What you will do: How many lines in the records below contain the word "Rendered"? Reply with the number alone.
--- Begin Extracted records ---
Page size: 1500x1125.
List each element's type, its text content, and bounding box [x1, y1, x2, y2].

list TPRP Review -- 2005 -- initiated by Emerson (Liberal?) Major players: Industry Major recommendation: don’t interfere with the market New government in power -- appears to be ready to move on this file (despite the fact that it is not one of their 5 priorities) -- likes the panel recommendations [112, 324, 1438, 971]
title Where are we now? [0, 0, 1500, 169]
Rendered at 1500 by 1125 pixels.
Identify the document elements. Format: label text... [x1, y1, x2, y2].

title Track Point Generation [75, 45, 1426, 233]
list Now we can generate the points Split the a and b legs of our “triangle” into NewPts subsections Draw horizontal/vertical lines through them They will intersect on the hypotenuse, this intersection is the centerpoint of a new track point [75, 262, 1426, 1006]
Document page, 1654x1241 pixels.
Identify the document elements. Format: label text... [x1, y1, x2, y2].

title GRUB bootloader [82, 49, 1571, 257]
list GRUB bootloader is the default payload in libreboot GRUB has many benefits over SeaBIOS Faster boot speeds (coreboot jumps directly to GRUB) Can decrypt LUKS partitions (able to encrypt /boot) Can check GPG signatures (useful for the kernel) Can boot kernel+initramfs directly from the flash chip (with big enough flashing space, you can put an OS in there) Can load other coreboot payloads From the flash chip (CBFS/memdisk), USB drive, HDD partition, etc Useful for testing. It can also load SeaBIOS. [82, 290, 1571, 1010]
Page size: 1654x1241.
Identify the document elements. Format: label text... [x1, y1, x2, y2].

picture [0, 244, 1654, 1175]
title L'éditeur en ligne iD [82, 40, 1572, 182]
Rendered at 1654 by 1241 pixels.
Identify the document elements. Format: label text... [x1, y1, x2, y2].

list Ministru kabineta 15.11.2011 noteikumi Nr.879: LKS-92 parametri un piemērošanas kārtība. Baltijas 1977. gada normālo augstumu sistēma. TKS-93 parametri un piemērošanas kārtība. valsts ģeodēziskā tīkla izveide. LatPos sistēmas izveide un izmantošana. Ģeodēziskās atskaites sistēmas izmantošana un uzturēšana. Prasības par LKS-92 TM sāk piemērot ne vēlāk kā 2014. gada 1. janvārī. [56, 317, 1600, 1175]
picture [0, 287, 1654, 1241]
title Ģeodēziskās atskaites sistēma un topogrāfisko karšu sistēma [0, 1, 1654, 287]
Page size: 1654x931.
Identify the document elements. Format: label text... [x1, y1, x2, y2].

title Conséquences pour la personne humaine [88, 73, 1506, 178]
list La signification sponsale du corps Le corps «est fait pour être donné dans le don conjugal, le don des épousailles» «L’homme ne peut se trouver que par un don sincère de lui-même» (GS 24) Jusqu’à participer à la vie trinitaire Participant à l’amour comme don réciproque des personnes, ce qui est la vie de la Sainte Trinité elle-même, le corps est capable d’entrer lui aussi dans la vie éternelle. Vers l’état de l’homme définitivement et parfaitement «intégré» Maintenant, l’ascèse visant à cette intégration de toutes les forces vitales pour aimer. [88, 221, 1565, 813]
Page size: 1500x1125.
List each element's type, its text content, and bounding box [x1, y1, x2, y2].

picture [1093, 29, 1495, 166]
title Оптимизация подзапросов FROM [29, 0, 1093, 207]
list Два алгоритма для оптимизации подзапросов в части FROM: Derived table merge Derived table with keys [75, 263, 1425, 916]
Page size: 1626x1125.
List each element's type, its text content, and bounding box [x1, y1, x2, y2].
--- End Extracted records ---
Written solution: 2